Here's how I might construct it for English using noun_chunks.

import spacy 

nlp = spacy.load("en_core_web_md")

doc = nlp("Pepperoni pizzas are an amazing Italian dish.")
for chunk in doc.noun_chunks:
    print(chunk)

# Pepperoni pizzas
# an amazing Italian dish

Here's another way of doing something similar without using the .noun_chunks property.

from spacy import displacy 

displacy.render(doc)

We could find chunks manually by looking for noun tokens that are a "root". That is to say, we're looking for nouns have that children in the dependency graph.

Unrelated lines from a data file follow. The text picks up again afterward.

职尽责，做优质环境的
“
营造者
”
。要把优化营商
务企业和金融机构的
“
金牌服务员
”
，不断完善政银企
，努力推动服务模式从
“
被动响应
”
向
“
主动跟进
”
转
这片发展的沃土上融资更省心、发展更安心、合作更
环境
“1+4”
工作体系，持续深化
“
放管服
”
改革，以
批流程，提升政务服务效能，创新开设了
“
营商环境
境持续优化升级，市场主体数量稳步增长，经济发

Here's a little script that can do that.

for tok in doc:
    if tok.pos_ == "NOUN":
        children = list(tok.children)
        if children:
            token_idx = [tok.i] + [t.i for t in children]
            print(doc[min(token_idx): max(token_idx) + 1])
# Pepperoni pizzas
# an amazing Italian dish

There are variants of this script you might consider, but this is a way to fetch multi-token chunks from your corpus. And this might also work for Chinese.

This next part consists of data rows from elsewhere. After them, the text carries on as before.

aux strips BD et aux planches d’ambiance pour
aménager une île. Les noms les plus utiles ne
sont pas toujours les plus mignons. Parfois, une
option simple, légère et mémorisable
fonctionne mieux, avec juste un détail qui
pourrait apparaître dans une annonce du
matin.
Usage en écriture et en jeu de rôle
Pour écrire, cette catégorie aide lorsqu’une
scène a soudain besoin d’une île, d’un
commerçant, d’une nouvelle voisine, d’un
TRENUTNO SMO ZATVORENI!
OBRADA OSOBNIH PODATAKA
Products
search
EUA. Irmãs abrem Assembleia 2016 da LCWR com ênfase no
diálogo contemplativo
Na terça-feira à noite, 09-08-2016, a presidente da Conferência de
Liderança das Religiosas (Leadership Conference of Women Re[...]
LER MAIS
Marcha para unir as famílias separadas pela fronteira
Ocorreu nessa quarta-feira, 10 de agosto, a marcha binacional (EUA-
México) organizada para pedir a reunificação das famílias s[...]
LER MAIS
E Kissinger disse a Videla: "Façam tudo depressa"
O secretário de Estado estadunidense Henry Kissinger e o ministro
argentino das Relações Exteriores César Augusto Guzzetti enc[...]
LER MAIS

Here's an example I made using Google translate.

import spacy

nlp = spacy.load("zh_core_web_sm")
doc = nlp("意大利辣香肠比萨饼是一道很棒的意大利菜")

for tok in doc:
    if tok.pos_ == "NOUN":
        children = list(tok.children)
        if children:
            token_idx = [tok.i] + [t.i for t in children]
            print(doc[min(token_idx): max(token_idx) + 1])
# 意大利辣香肠
# 是一道很棒的意大利菜

From here, you might even be able to construct phrases with vectors from the spaCy pipeline.

import spacy

nlp = spacy.load("zh_core_web_sm")
doc = nlp("意大利辣香肠比萨饼是一道很棒的意大利菜")

phrases = {}
for tok in doc:
    if tok.pos_ == "NOUN":
        children = list(tok.children)
        if children:
            token_idx = [tok.i] + [t.i for t in children]
            phrase = doc[min(token_idx): max(token_idx) + 1]
            phrases[phrase.text] = phrase.vector[:5]

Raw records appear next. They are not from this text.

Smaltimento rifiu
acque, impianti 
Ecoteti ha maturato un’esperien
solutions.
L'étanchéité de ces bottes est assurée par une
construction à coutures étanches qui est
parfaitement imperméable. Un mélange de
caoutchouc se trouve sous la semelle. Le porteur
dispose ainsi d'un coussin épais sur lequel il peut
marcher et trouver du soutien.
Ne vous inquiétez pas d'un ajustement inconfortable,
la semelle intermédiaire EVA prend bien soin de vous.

This will give a dictionary, phrases, that maps phrase texts to vectors.

{
   '意大利辣香肠': array([-0.217975  , -1.4146296 ,  1.3613806 , -0.09676328, -0.1946054, ...],dtype=float32),
   '是一道很棒的意大利菜': array([-0.19973822,  0.54612845,  0.09049363, -0.17543283,  0.31415954, ...], dtype=float32)
}

These vectors can then be used to find phrases that are similar. This would involve custom code, but might be worth a try.

Again, I really want to stress that I cannot judge if this will work for Chinese, and a lot of the utility will depend on the spaCy pipeline. But I'm mentioning it because the exercise does seem to be worth a try. Could you let me know if this direction does/not work for you? I am very much interested in hearing your reply!